There’s a quote I think about a lot, by the writer Donald Barthelme. “What must whacky mode do,” he said, to a student, “break their hearts.” You can apply this idea to the music of Aldous Harding. Her work is funny, surreal, and a little bit sad, but it is often referred to as “oblique,” “difficult,” because while her music is funny, surreal, and a little bit sad, you can never put your finger on just why. Harmonically, lyrically. Here’s an example of what I’m talking about: “Weight of the Planets,” a song from 2019’s Designer, is full of all of these winking asides. I.e.- “glad I pulled the reins on this thing when I did!” but then the image is never filled out. We have no idea what she’s talking about. There’s something incomplete about her songwriting. But we, or I should really say I feel something inside of what she’s saying. Train on the Island, her fifth album, is whacky and it breaks our hearts, pro forma.
I want to push for the idea that a record doesn’t have to mean something. That the point of music isn’t always to decode it and extract meaning from it. That music can be emotionally legible without being confessional. And that distortion and opacity—a sensation of watching someone on the other side of an artificial waterfall in a family buffet restaurant—is often far more interesting and resonant than saying explicitly what one means.

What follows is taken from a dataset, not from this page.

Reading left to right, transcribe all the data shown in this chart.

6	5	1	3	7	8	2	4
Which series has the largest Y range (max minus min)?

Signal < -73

I’m thinking about the tugging feeling you get in the last two minutes of “One Stop,” which starts out sort of generic, chipper, wry, but then it festers and it blooms. And that moment on the song loops is a refrain that loops itself into other corners of the album—there it is again in the dirge-y “San Francisco,” the only thing different about it is some of the words, “I’ve never been a believer/I don’t cry when I’m told.”

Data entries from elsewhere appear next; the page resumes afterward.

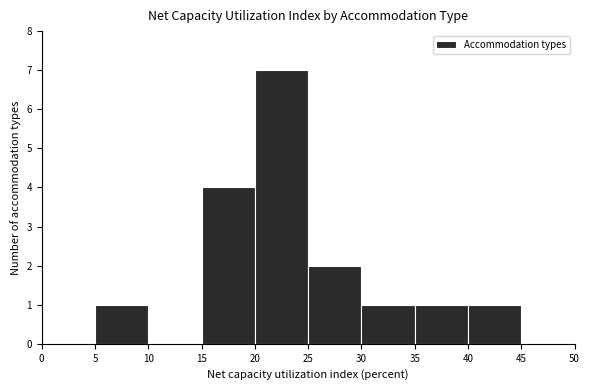

Reading left to right, transcribe this chart: for each bar, give the range it covers on the x-axis and its height. The values are not printed on the chart, so give them approximately, as read against the axis.

0 to 5: 0
5 to 10: 1
10 to 15: 0
15 to 20: 4
20 to 25: 7
25 to 30: 2
30 to 35: 1
35 to 40: 1
40 to 45: 1
45 to 50: 0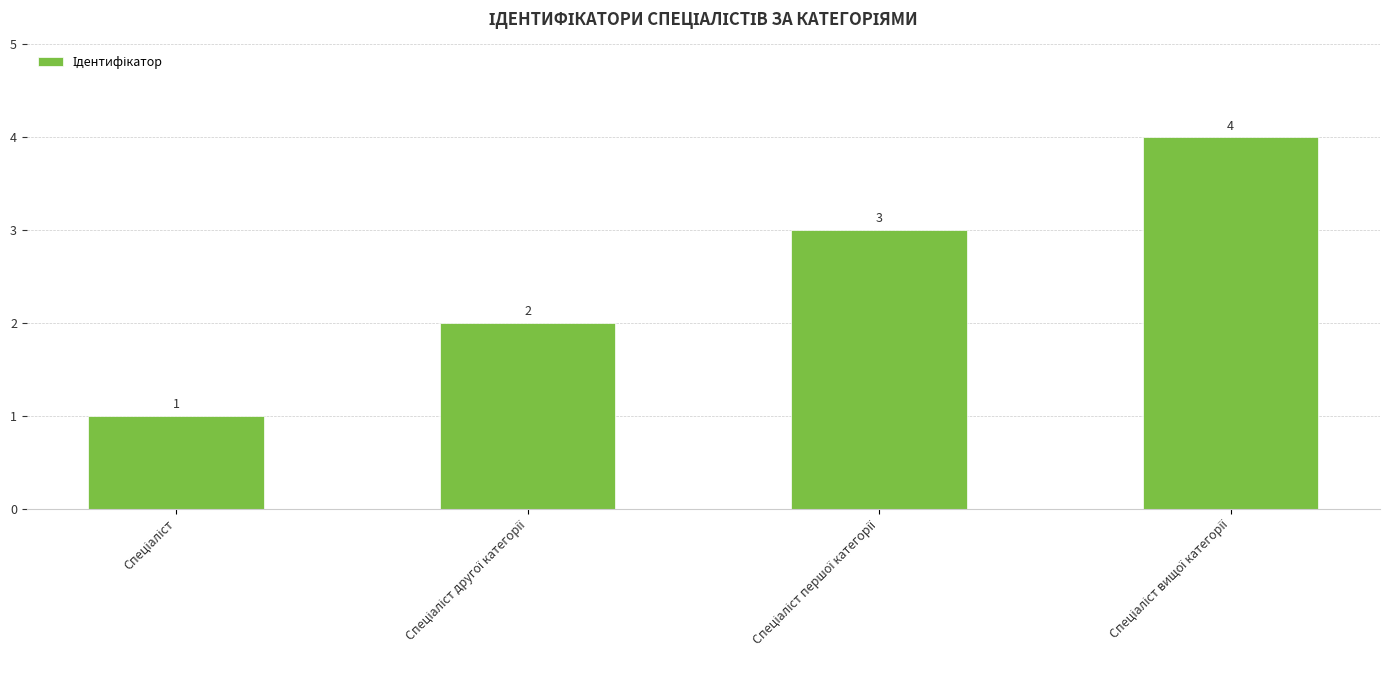

Count the values in the range 2 to 4.

3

The best moments on Train on the Island are the ones that are the most interior. “Venus in the Zinnia,” while pretty and sunny, is not a terribly interesting piece of music, it is a little too breezy, lacking in complexity found elsewhere on the record. It is melodically very straightforward, inoffensively psychedelic. What’s more exciting is the album’s title track, which builds into something weird and gorgeous. Harding sounds like she’s shouting, crying, and the keys are strident. “They’re Sicilians reaching over the clams,” she sings, describing her friends, then, at the song’s peak, adds “All my life I’ve thrown Olympic sand!” It’s a really strange image. But hearing her sing it, I can feel what she means. I think I know what she means. And you might too.
The music produces inside of you a private inventory of feelings. Like when out of nowhere, on “Worms,” Harding sings the Spanish word for composition, “la composición,” and then later in that same song, things get so weary. “Great things inside,” she sings, “Have sat long enough.” When she sings that song I think about paintings, a room full of paintings, sitting and collecting dust in a half light. I also think about private feelings, like sitting on a couch when you are unhappy. When the song ends, its weariness feels overwhelming. Like painting blue on top of blue.
Train on the Island was produced by John Parish. He’s best known for his collaborations with PJ Harvey, but my favorite record he’s worked on is Sparklehorse’s It’s a Wonderful Life. A very different record than Harding’s, it has to be said. But there’s some sort of spiritual alignment between the two records; a sort of frustrated, saccharine sadness. They’re both overstuffed. Elliptical. But the reason It’s a Wonderful Life is a record I love so much, and Train on the Island is a record that I am growing to love so much, is that its sweetness has bite. Train on the Island is emotionally open because it isn’t trying to tell you what it wants to say. It just is. And that is, it is a miraculous thing. Its incompleteness feels whole. It is music that implicates you. It transforms you without ever telling you why.